Waarom is fermenteren zo gezond

Marijke Alblas| PUBLICATIEDATUM NA PUBLICATIE

Fermenteren is een oude en natuurlijke manier om voedsel te maken en te bewaren. Mensen doen dit al duizenden jaren, vaak zonder dat ze precies wisten waarom het zo gezond was. Bij fermenteren helpen goede bacteriën of gisten om eten te veranderen. Ze eten de suikers in het voedsel op en zorgen ervoor dat het product een andere smaak krijgt en langer houdbaar blijft. Bekende voorbeelden van gefermenteerd eten zijn yoghurt, zuurkool, kimchi, kaas en kombucha.


Gefermenteerd eten is vooral gezond voor je buik. In je darmen leven namelijk miljarden bacteriën die je helpen bij het verteren van eten en die ervoor zorgen dat je je fit en energiek voelt. De goede bacteriën in gefermenteerd voedsel ondersteunen deze darmbacteriën. Daardoor kun je minder last hebben van buikpijn, een opgeblazen gevoel en problemen met de spijsvertering.


Daarnaast helpt fermenteren om je weerstand sterker te maken. Een groot deel van je afweersysteem zit in je darmen. Als je darmen gezond zijn, kan je lichaam zich beter verdedigen tegen ziektes zoals verkoudheid of griep. Door regelmatig gefermenteerd voedsel te eten, ondersteun je je afweersysteem op een natuurlijke manier.

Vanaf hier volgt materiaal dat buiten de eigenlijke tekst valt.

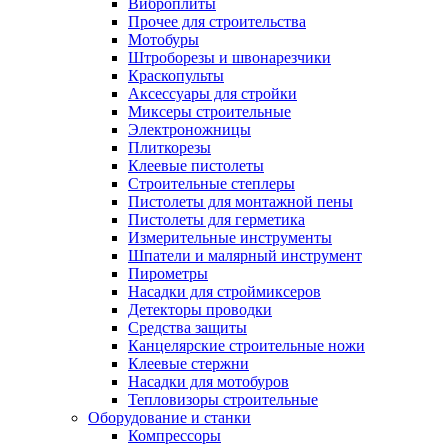
Виброплиты
Прочее для строительства
Мотобуры
Штроборезы и швонарезчики
Краскопульты
Аксессуары для стройки
Миксеры строительные
Электроножницы
Плиткорезы
Клеевые пистолеты
Строительные степлеры
Пистолеты для монтажной пены
Пистолеты для герметика
Измерительные инструменты
Шпатели и малярный инструмент
Пирометры
Насадки для строймиксеров
Детекторы проводки
Средства защиты
Канцелярские строительные ножи
Клеевые стержни
Насадки для мотобуров
Тепловизоры строительные
Оборудование и станки
Компрессоры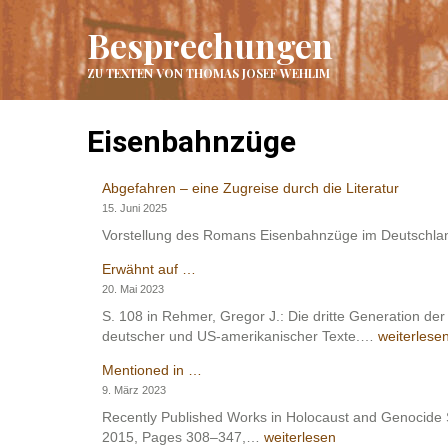
Besprechungen
ZU TEXTEN VON THOMAS JOSEF WEHLIM
Eisenbahnzüge
Abgefahren – eine Zugreise durch die Literatur
15. Juni 2025
Vorstellung des Romans Eisenbahnzüge im Deutschlan
Erwähnt auf …
20. Mai 2023
S. 108 in Rehmer, Gregor J.: Die dritte Generation der
Erwähnt
deutscher und US-amerikanischer Texte.…
weiterlese
auf
Mentioned in …
…
9. März 2023
Recently Published Works in Holocaust and Genocide S
Mentioned
2015, Pages 308–347,…
weiterlesen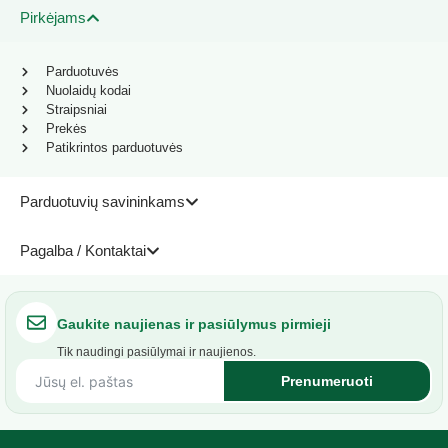
Pirkėjams
Parduotuvės
Nuolaidų kodai
Straipsniai
Prekės
Patikrintos parduotuvės
Parduotuvių savininkams
Pagalba / Kontaktai
Gaukite naujienas ir pasiūlymus pirmieji
Tik naudingi pasiūlymai ir naujienos.
Prenumeruoti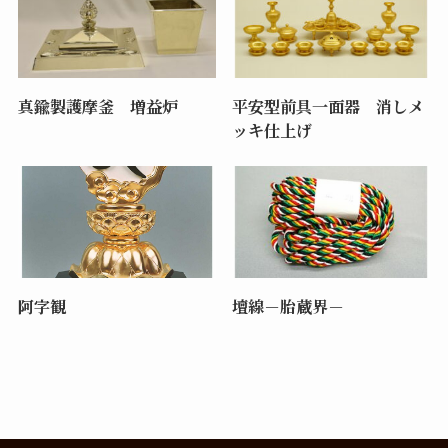
真鍮製護摩釜 増益炉
平安型前具一面器 消しメ
ッキ仕上げ
阿字観
壇線－胎蔵界－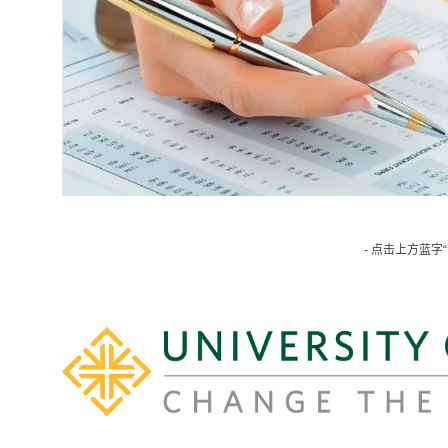
- 点击上方蓝字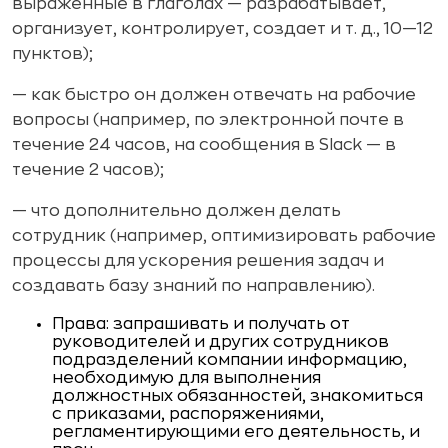
выра­женные в глаголах — разрабатывает,
организует, контролирует, создает и т. д., 10—12
пунктов);
— как быстро он должен отвечать на рабочие
вопро­сы (например, по электронной почте в
течение 24 часов, на сообщения в Slack — в
течение 2 часов);
— что дополнительно должен делать
сотрудник (на­пример, оптимизировать рабочие
процессы для ускорения решения задач и
создавать базу знаний по направлению).
Права: запрашивать и получать от
руководителей и дру­гих сотрудников
подразделений компании информа­цию,
необходимую для выполнения
должностных обя­занностей, знакомиться
с приказами, распоряжения­ми,
регламентирующими его деятельность, и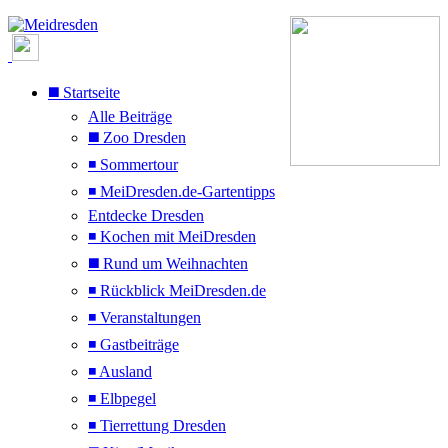
◼️ Startseite
Alle Beiträge
◼️ Zoo Dresden
◾ Sommertour
◾ MeiDresden.de-Gartentipps
Entdecke Dresden
◾ Kochen mit MeiDresden
◼️ Rund um Weihnachten
◾ Rückblick MeiDresden.de
◾ Veranstaltungen
◾ Gastbeiträge
◾ Ausland
◾ Elbpegel
◾ Tierrettung Dresden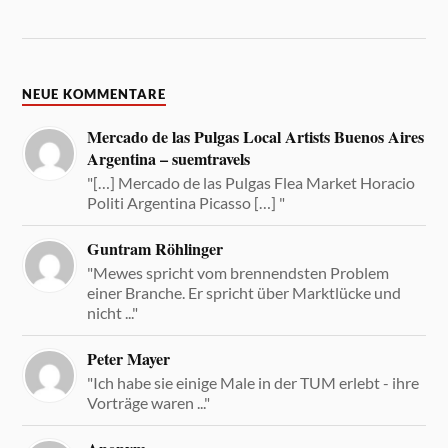
NEUE KOMMENTARE
Mercado de las Pulgas Local Artists Buenos Aires
Argentina – suemtravels
"[…] Mercado de las Pulgas Flea Market Horacio
Politi Argentina Picasso […] "
Guntram Röhlinger
"Mewes spricht vom brennendsten Problem
einer Branche. Er spricht über Marktlücke und
nicht ..."
Peter Mayer
"Ich habe sie einige Male in der TUM erlebt - ihre
Vorträge waren ..."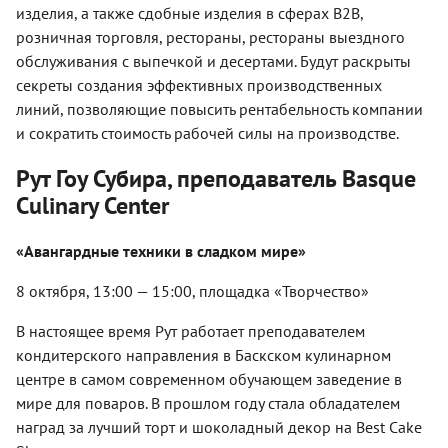
изделия, а также сдобные изделия в сферах В2В,
розничная торговля, рестораны, рестораны выездного
обслуживания с выпечкой и десертами. Будут раскрыты
секреты создания эффективных производственных
линий, позволяющие повысить рентабельность компании
и сократить стоимость рабочей силы на производстве.
Рут Гоу Субира, преподаватель Basque
Culinary Center
«Авангардные техники в сладком мире»
8 октября, 13:00 — 15:00, площадка «Творчество»
В настоящее время Рут работает преподавателем
кондитерского направления в Баскском кулинарном
центре в самом современном обучающем заведение в
мире для поваров. В прошлом году стала обладателем
наград за лучший торт и шоколадный декор на Best Cake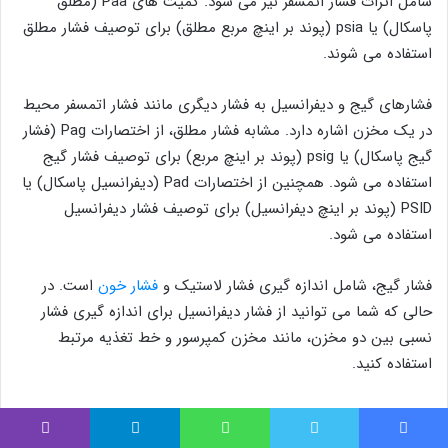
شامل اثرات فشار اتمسفر نیز می شود. کمیت های Paa (مطلق
پاسکال) یا psia (پوند بر اینچ مربع مطلق) برای توصیف فشار مطلق
استفاده می شوند.
فشارهای گیج و دیفرانسیل به فشار دیگری مانند فشار اتمسفر محیط
در یک مخزن اشاره دارد. مشابه فشار مطلق، از اختصارات Pag (فشار
گیج پاسکال) یا psig (پوند بر اینچ مربع) برای توصیف فشار گیج
استفاده می شود. همچنین از اختصارات Pad (دیفرانسیل پاسکال) یا
PSID (پوند بر اینچ دیفرانسیل) برای توصیف فشار دیفرانسیل
استفاده می شود.
فشار گیج، شامل اندازه گیری فشار لاستیک و
فشار خون
است. در
حالی که شما می توانید از فشار دیفرانسیل برای اندازه گیری فشار
نسبی بین دو مخزن، مانند مخزن کمپرسور و خط تغذیه مرتبط
استفاده کنید.
کمیت مورد استفاده برای فشار در سیستم SI، پاسکال است. یک
پاسکال برابر با نیروی وارده به اندازه یک نیوتون بر سطح یک متر
فیس بوک
توییتر
واتس آپ
تلگرام
وایبر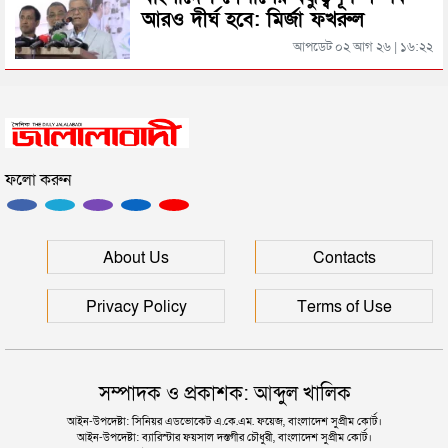
আরও দীর্ঘ হবে: মির্জা ফখরুল
সিলেটের জোড়া ব্রিজের পাশ থেকে আটক ফরহাদ- বাদশা
আপডেট ০২ আগ ২৬ | ১৬:২২
সিলেটে সড়ক দুর্ঘটনায় প্রাণ গেল যুবকের
ফলো করুন
ইউনূসকে সঙ্গে নিয়ে জুলাই স্মৃতি জাদুঘর উদ্বোধন করলেন
প্রধানমন্ত্রী
সিলেটে আরও দুইজনের মৃত্যু, হাসপাতালে ৩ শতাধিক
About Us
Contacts
Privacy Policy
Terms of Use
সম্পাদক ও প্রকাশক: আব্দুল খালিক
আইন-উপদেষ্টা: সিনিয়র এডভোকেট এ.কে.এম. ফয়েজ, বাংলাদেশ সুপ্রীম কোর্ট।
আইন-উপদেষ্টা: ব্যারিস্টার ফয়সাল দস্তগীর চৌধুরী, বাংলাদেশ সুপ্রীম কোর্ট।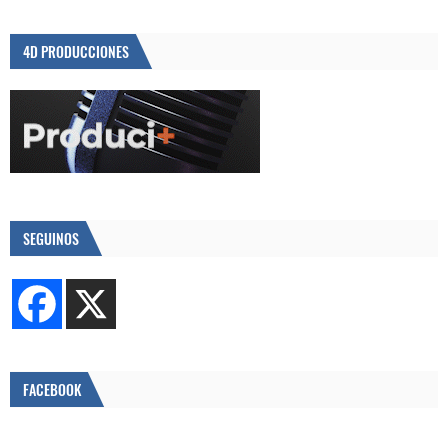
4D PRODUCCIONES
SEGUINOS
FACEBOOK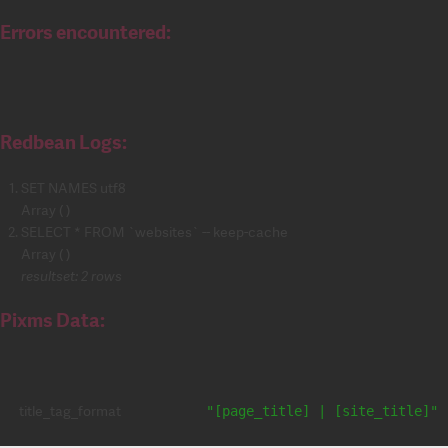
Errors encountered:
Redbean Logs:
SET NAMES utf8
Array ( )
SELECT * FROM `websites` -- keep-cache
Array ( )
resultset: 2 rows
Pixms Data:
title_tag_format
"[page_title] | [site_title]"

Nog een voordeel is dat gefermenteerd eten makkelijker verteerbaar is. Tijdens het fermenteren is een deel van het voedsel al afgebroken, waardoor je lichaam minder hard hoeft te werken om het te verwerken. Ook kunnen er extra vitamines ontstaan, zoals vitamine B en K, die belangrijk zijn voor je energie, botten en hersenen.


Tot slot is fermenteren een pure en natuurlijke manier om voedsel te maken, zonder kunstmatige toevoegingen.

Vroeger hadden mensen geen koelkast, maar door fermenteren bleef eten toch goed. Dat maakt fermenteren niet alleen gezond, maar ook slim en duurzaam.